Dr. Gould completed a program with the Center for Personalized Education for Physicians in Denver. But he said he had a hard time finding institutions where he could receive the supervision he needed to get back his license. Facilities didn't seem to know what to do with him, or didn't know how he would fit in because he was neither a resident in training nor a fully credentialed physician. Now that he has his license, getting work has not been a problem.
"It should not have been so hard to find a clinical environment that would allow me to be retrained, but physicians in this position are neither fish nor fowl," Dr. Gould said. "We're not residents, and we're not practicing physicians. But now even insurance companies make referrals to me." He is a staff physician at the Courage Center in Minneapolis and the Psych Recovery Center in St.
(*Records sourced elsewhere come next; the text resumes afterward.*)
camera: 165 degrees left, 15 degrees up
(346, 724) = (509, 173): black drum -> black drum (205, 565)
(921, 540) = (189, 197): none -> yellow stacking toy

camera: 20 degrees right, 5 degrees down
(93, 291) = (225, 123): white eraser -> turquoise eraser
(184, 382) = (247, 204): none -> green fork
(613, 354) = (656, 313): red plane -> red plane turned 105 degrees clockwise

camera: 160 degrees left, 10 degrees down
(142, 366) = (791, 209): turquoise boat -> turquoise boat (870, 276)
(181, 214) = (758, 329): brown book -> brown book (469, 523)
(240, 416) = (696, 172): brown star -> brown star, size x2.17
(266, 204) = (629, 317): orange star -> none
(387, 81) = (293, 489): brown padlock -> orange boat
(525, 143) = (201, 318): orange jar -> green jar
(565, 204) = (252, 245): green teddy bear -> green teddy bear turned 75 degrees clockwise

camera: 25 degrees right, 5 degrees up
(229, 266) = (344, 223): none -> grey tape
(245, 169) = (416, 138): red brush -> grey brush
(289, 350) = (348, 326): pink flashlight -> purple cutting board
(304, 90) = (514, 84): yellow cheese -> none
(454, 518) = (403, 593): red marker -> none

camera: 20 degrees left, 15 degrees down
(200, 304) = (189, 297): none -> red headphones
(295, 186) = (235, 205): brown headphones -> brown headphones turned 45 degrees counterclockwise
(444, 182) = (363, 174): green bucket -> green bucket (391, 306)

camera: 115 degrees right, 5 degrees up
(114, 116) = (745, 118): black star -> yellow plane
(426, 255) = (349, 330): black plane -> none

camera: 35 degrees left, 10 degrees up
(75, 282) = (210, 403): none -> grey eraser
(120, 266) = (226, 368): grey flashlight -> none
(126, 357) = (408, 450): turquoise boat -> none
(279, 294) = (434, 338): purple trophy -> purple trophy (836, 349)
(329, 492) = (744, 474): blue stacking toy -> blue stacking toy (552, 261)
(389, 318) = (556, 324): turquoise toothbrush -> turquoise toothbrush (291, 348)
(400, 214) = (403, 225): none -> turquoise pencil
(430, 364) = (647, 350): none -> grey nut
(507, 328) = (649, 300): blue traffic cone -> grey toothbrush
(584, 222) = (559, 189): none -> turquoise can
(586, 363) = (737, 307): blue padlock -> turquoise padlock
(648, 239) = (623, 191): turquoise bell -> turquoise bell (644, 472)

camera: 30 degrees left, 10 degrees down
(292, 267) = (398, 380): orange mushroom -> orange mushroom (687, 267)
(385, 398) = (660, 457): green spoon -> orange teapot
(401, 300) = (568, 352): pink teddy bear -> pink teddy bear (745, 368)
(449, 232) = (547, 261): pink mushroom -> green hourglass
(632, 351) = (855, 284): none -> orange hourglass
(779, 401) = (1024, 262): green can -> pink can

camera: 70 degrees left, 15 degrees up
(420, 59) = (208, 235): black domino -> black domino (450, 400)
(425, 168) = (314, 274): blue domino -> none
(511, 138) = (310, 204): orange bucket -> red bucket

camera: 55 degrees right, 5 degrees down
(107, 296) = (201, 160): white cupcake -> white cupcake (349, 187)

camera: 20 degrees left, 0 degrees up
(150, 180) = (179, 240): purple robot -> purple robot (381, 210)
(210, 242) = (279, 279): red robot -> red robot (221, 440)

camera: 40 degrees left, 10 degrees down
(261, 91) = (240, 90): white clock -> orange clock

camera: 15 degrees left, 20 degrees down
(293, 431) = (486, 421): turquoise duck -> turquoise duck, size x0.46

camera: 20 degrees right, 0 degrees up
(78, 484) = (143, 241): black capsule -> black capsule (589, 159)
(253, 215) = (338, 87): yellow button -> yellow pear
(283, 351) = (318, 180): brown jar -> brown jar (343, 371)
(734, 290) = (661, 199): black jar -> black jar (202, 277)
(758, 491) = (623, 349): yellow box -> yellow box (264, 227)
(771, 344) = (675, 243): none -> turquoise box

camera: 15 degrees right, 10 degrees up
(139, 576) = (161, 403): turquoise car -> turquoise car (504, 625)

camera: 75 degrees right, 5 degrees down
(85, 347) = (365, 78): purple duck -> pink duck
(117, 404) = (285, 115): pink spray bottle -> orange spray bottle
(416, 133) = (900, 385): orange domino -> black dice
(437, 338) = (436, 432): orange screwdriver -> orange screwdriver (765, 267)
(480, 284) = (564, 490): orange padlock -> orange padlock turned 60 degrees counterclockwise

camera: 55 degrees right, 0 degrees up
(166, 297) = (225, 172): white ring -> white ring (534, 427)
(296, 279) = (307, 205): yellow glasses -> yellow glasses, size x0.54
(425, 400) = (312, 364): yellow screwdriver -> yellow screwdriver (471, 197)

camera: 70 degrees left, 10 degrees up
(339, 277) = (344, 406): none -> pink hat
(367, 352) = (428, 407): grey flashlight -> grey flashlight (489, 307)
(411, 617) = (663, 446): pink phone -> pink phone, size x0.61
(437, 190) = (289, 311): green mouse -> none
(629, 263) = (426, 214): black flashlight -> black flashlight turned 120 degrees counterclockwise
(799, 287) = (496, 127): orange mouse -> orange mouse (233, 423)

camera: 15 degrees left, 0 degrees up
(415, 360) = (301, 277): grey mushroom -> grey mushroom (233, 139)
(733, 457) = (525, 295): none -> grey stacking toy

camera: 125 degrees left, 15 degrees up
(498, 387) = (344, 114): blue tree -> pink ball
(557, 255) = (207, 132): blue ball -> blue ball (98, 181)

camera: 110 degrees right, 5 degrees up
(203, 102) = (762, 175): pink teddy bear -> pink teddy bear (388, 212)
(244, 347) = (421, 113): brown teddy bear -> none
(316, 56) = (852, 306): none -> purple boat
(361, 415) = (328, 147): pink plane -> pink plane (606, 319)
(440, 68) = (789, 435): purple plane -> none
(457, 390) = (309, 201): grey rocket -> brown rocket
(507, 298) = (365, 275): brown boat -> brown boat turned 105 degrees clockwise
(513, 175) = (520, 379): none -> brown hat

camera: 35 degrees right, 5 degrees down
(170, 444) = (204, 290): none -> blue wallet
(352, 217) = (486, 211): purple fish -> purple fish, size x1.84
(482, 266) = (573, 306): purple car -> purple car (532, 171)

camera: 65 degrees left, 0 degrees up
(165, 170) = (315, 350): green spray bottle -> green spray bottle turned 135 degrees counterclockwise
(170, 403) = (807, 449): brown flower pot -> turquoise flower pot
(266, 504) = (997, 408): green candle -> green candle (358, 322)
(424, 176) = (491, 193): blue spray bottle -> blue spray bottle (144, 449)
Paul.
Keep your license active
In the absence of consistent relicensure regulations, experts said, physicians should think about a possible return when leaving.
"Unless you are absolutely sure that you are never going to go back into clinical medicine, do not give up your medical license," said Bohn Allen, MD, a general surgeon who recently came out of retirement to become the physician director of the outpatient surgery clinic at John Peter Smith Hospital in Fort Worth, Texas. "Keep your CME up if there is just an outside chance that you may at some point want to go back to practice." Dr. Allen, a member of the AMA's Senior Physicians Group Governing Council, said he did just those things after his retirement.
But this is not always feasible. Dr. Gould didn't think he would ever practice again. Dr. Farmer said he was too sick to maintain his license. "If I had been thinking logically, I would not have let my license lapse," he said.
But even if just jumping back into practice were possible, several physicians said they would have completed re-entry education programs anyway. The programs usually involve an assessment of skills and knowledge and a plan to address anything that may be lacking.
"The re-entry program helped me a lot," Dr. Greco said. "I know I can do this. I really know the material. It was definitely worth it for me."
Physicians who have re-entered say that although the transition period can take longer than anticipated and be very challenging, it is possible and even desirable. There are many reasons a physician would want to return to clinical work after an extended absence, but those who have done so successfully say a love of medicine is the greatest driver.
"The idea of being in practice has more appeal in my early 60s than it did in my 40s," Dr. Gould said. "Then, I wanted to be in the business world. Now, seeing patients again is rewarding in ways that I had not anticipated."